*Stated problem A*:
Convert the lines of the records, from the line containing "phylum: Arthropoda" to the line containing "scientific name: Anthrenus verbasci", into a JSON list of strings with one string per line and no blank lines.

## begin Text block

It has helped him tough it
out around the world on strange
days such as when he hitchhiked
around North Africa in pursuit of
a South American girlfriend who
had been smitten by the number
one TV star in Morocco.
Unfortunately, as he discovered
in the desert, he still gets
thirsty.
But, metaphorically and professionally,
a lack of appetite—
the need to devour—has its drawbacks
in the American Dream.
It may be the reason why it’s
only today, after a lifetime of writing
for Hollywood coin, that you
are hearing about Angres’ forthcoming
book.
It’s about living well after the
age of 70.
Hopefully, if his friends have
their way, he may be promoting it
online in hip-hop rhythms.
But over the next few weeks,
before Angres turns 71 in November,
there will be a flurry of activity
from the man who jokes he may
be septuagenarian but “I still have
a bloom of middle age.”
First up is the self-published
book: “There is an enormous market
for children’s books, so why
not for our second childhood?” he
mused.
It’s called “Holding Together
The Falling Apart,” with the punny
subtitle (devised by his wife,
Kate, who is in marketing, of
course) “Age: The Final Frontier.”
The 26-page opus will be
promoted through all the modern
interwebbery: There is the You-
Tube channel, and the social media
bursts on Facebook, Instagram
and other pretty places.
The mission? To teach Palisadian
baby boomers—and there
are more Palisadians aged over 80
than between 20 and 35—not only
how to survive but thrive in a fragile-
boned new world where every
step can trip one into disaster.
This is not the third act of a
career imagined by his Chicago
parents back in the 1940s (not
that their courses were orthodox
either).
His mother emigrated from
Egypt and was working for the
OSS (the predecessor of the CIA),
creating one of the first Egyptian-
American dictionaries when
the Second World War ended.
She was out of a job, but was
still cajoled into giving a visiting
Harry S. Truman a belly dance
when he arrived in town.
The Midwesterner’s reaction
to such exotica is, sadly, not recorded
in the presidential library.
She and Angres’ father, a leading
Freudian psychoanalyst, only
married to make him legitimate
and started the amiable divorce an
hour later.
But they both expected for
young Angres to follow in middle-
class steps by becoming a
lawyer.
He went along until at college
he visited a law library, saw the
massive rows of massive volumes
of law (“and with such thin, thin
paper, too!”) and fled to follow his
passion: to write in Hollywood.
Like the vast majority of
would-be movie luminaries, he
had moments of opportunity, but,
as he said himself, grinning, there
were a lot of near misses, “not
quite rights” and unfortunate timing.
Angres started out in film
distribution and then, in the mid-
1970s, worked at Universal Pictures
until he got distracted by the
prospect of making a film on location
about the “aisha” or “aicha.”
She is a North African djinn
(or genie) who, perhaps aided by
boasting the legs of a goat, seduces
men with a terrifying vision of
sex.
She ruins them for any other
female.
It could have been epic, or
epically terrible.
But like 99 percent of film projects, it fell apart. It was an everyday
industry curse that afflicted
many of Angres’ writing projects—
or else the djinn has a long
reach. Mixed fortunes followed.

## end Text block
## begin Source records

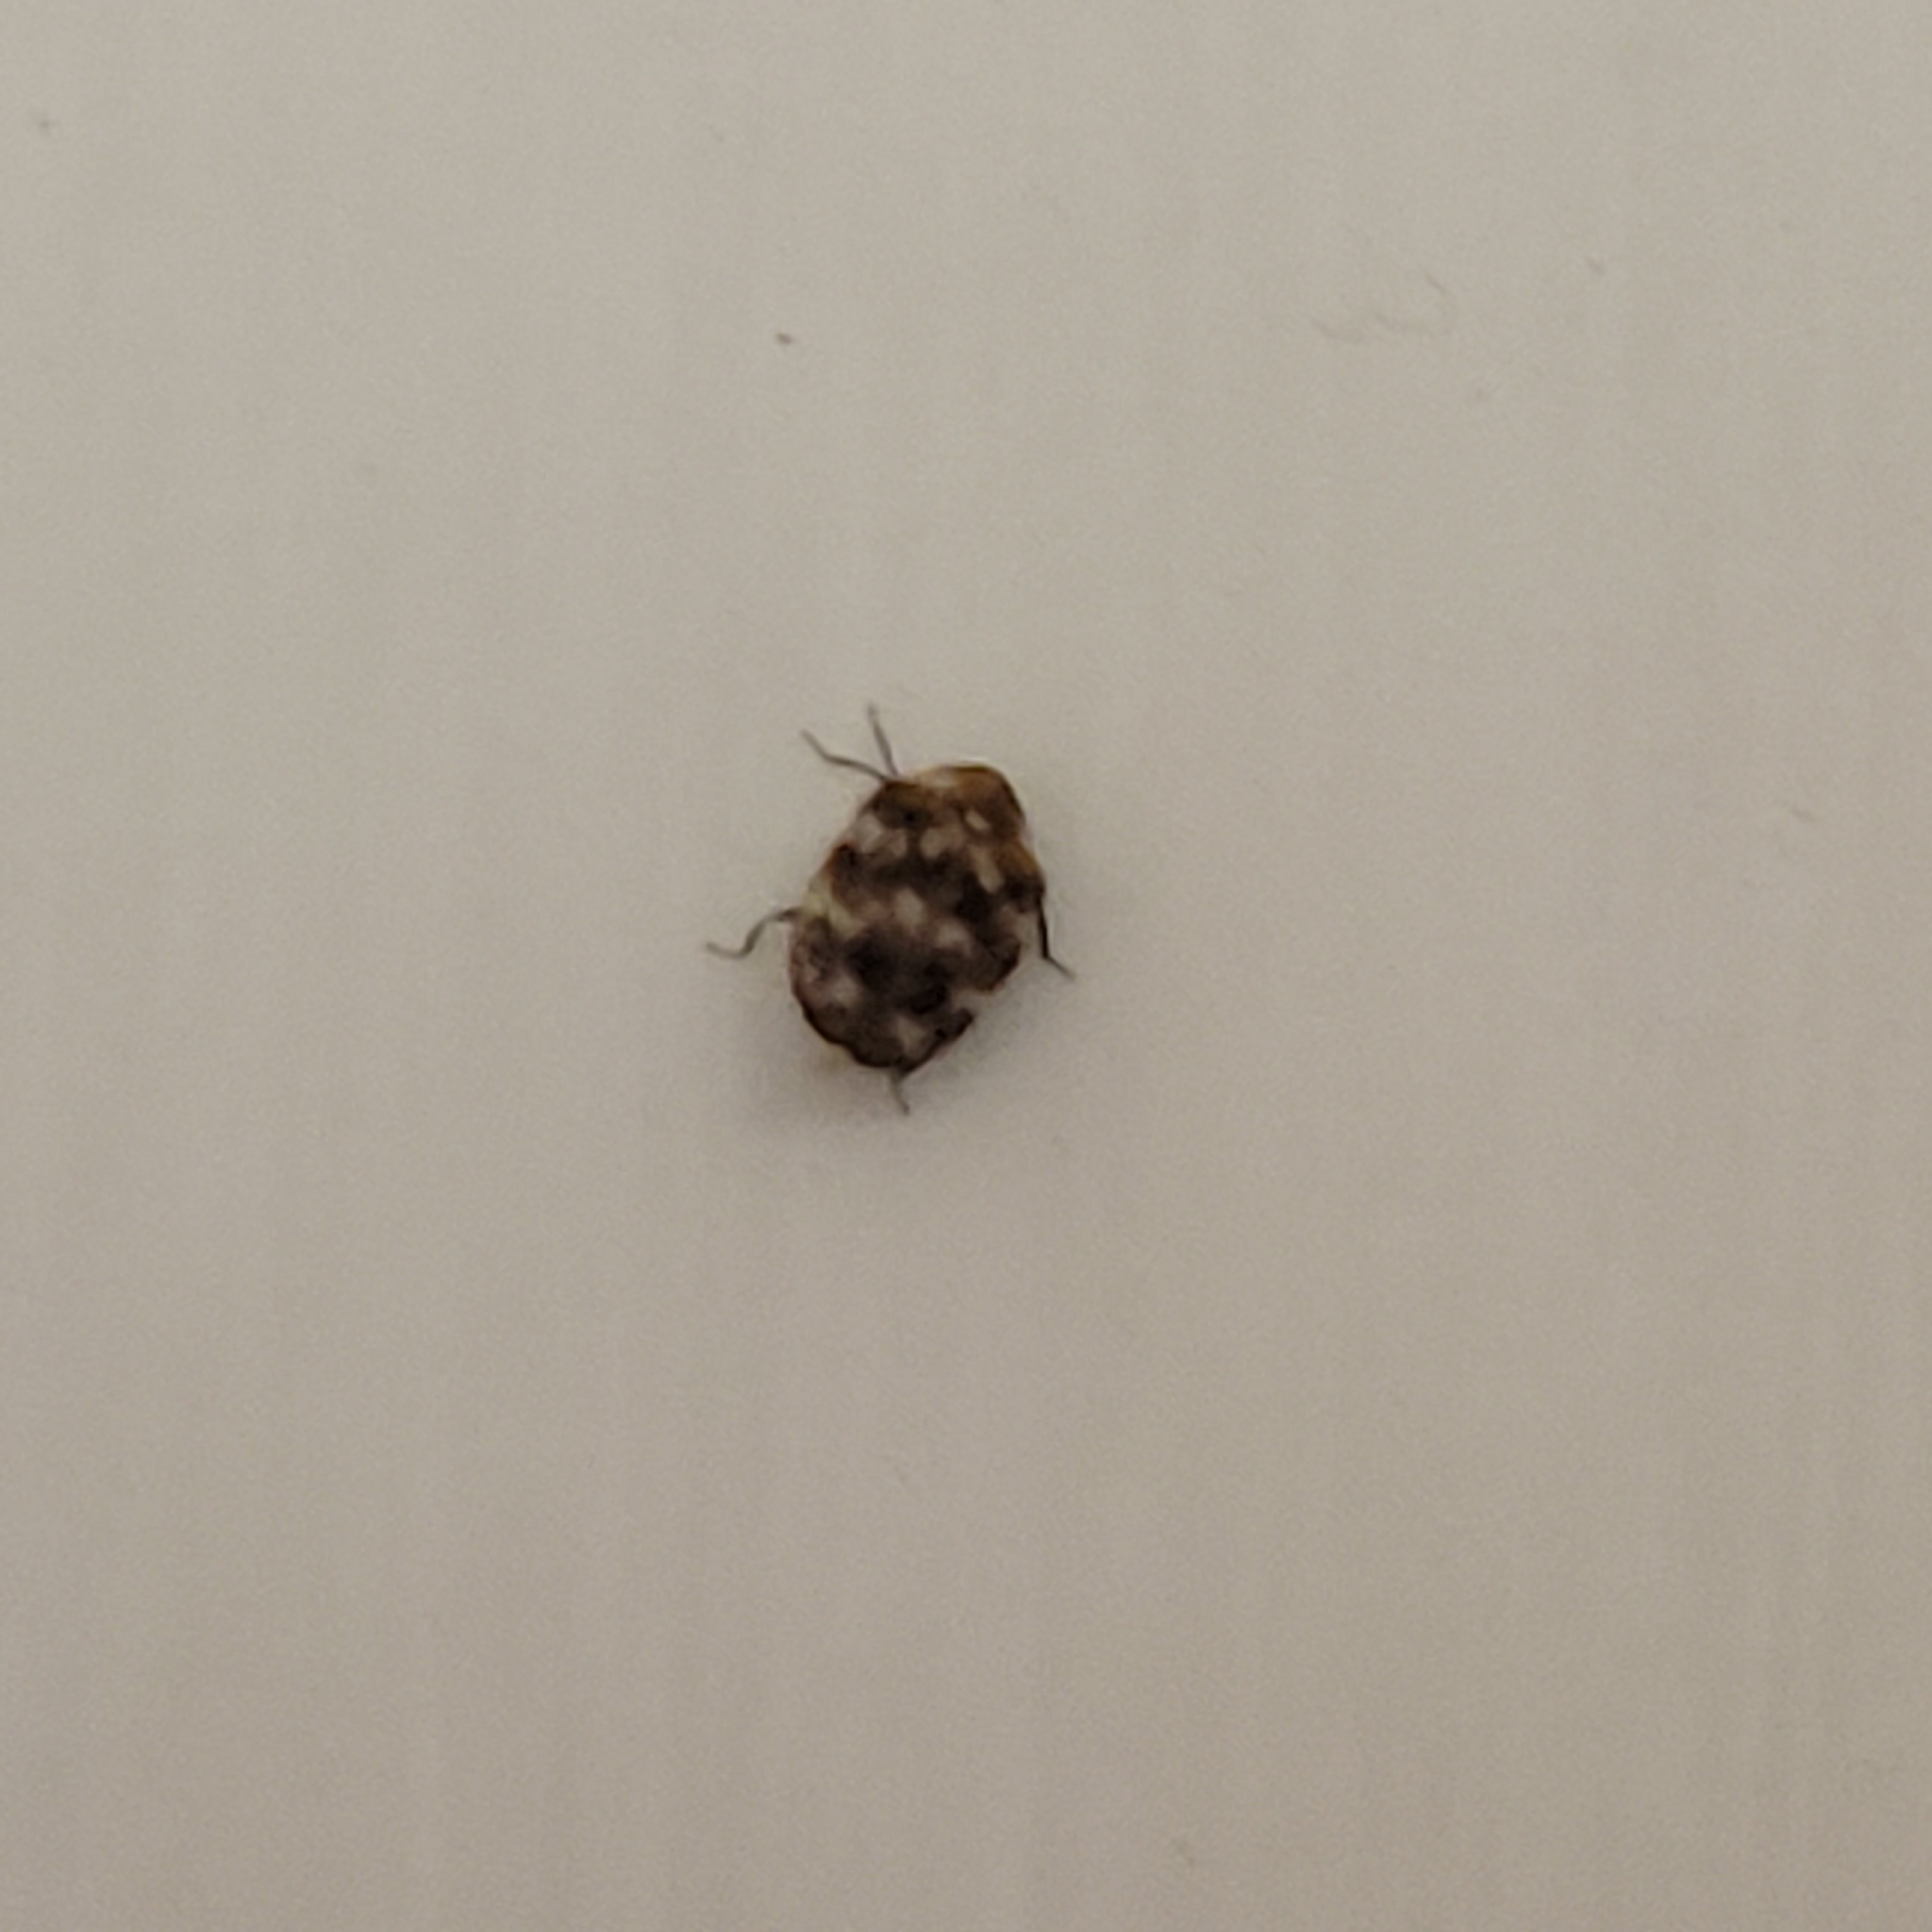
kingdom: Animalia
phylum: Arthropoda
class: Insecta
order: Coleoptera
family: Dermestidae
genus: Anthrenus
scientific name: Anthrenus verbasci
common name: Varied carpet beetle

## end Source records
## begin Source records

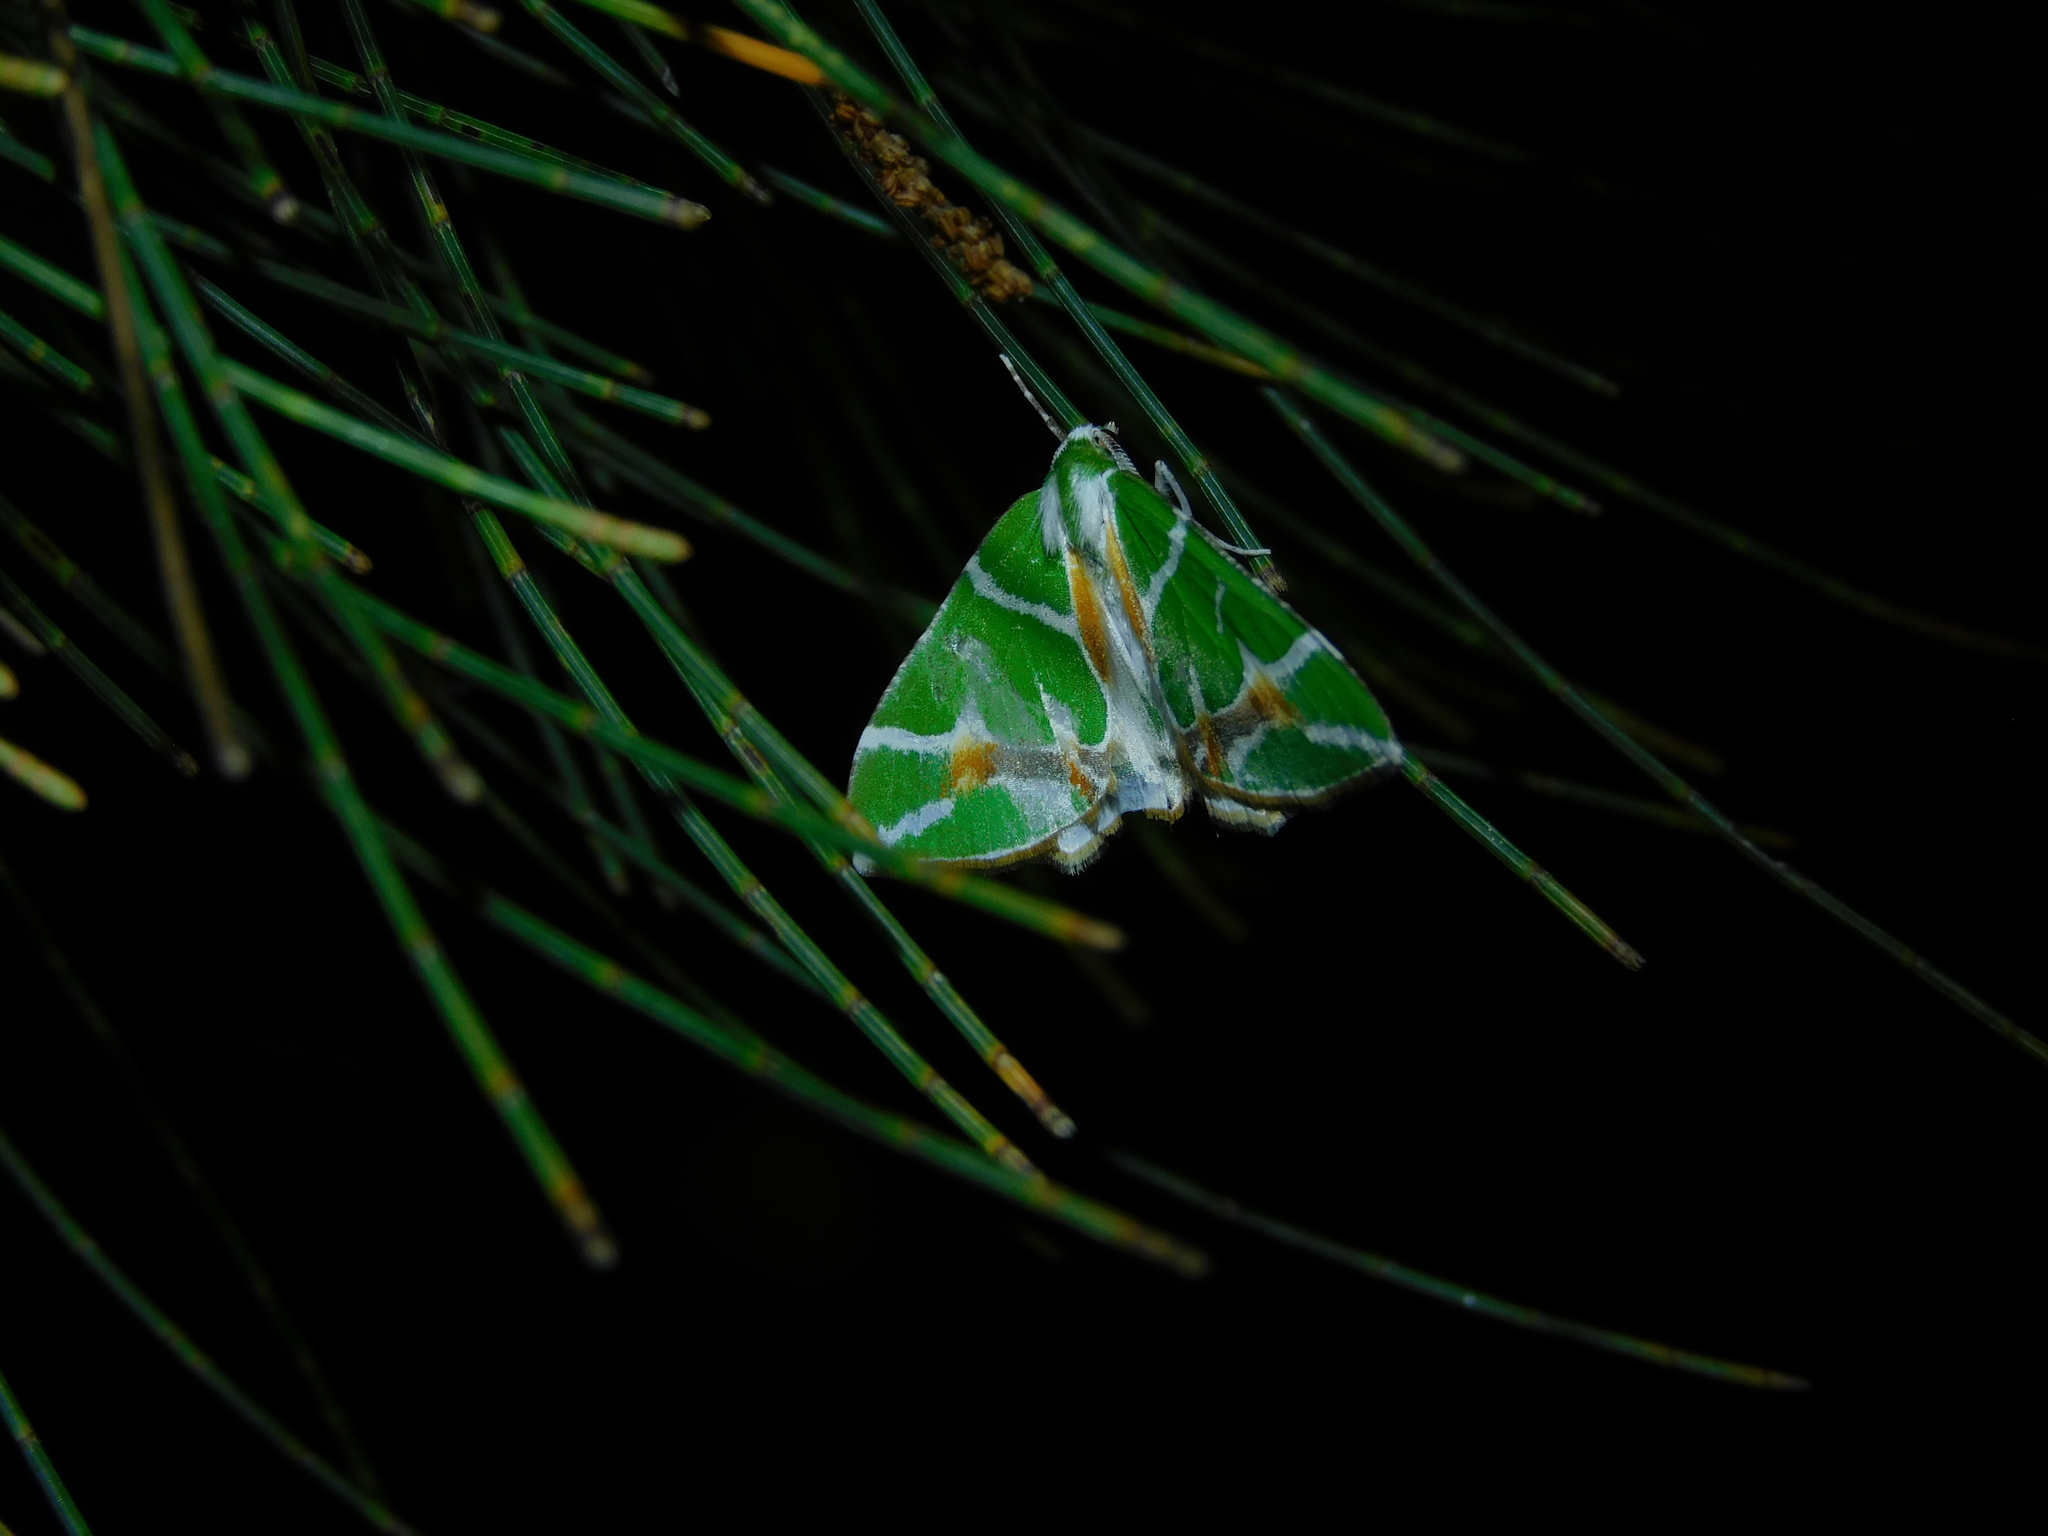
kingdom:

## end Source records

*Stated problem B*:
Copy the passage of the article about Angres from "He went along" to "and unfortunate timing." word for word.

*Solution A*:
[
  "phylum: Arthropoda",
  "class: Insecta",
  "order: Coleoptera",
  "family: Dermestidae",
  "genus: Anthrenus",
  "scientific name: Anthrenus verbasci"
]

*Solution B*:
He went along until at college
he visited a law library, saw the
massive rows of massive volumes
of law (“and with such thin, thin
paper, too!”) and fled to follow his
passion: to write in Hollywood.
Like the vast majority of
would-be movie luminaries, he
had moments of opportunity, but,
as he said himself, grinning, there
were a lot of near misses, “not
quite rights” and unfortunate timing.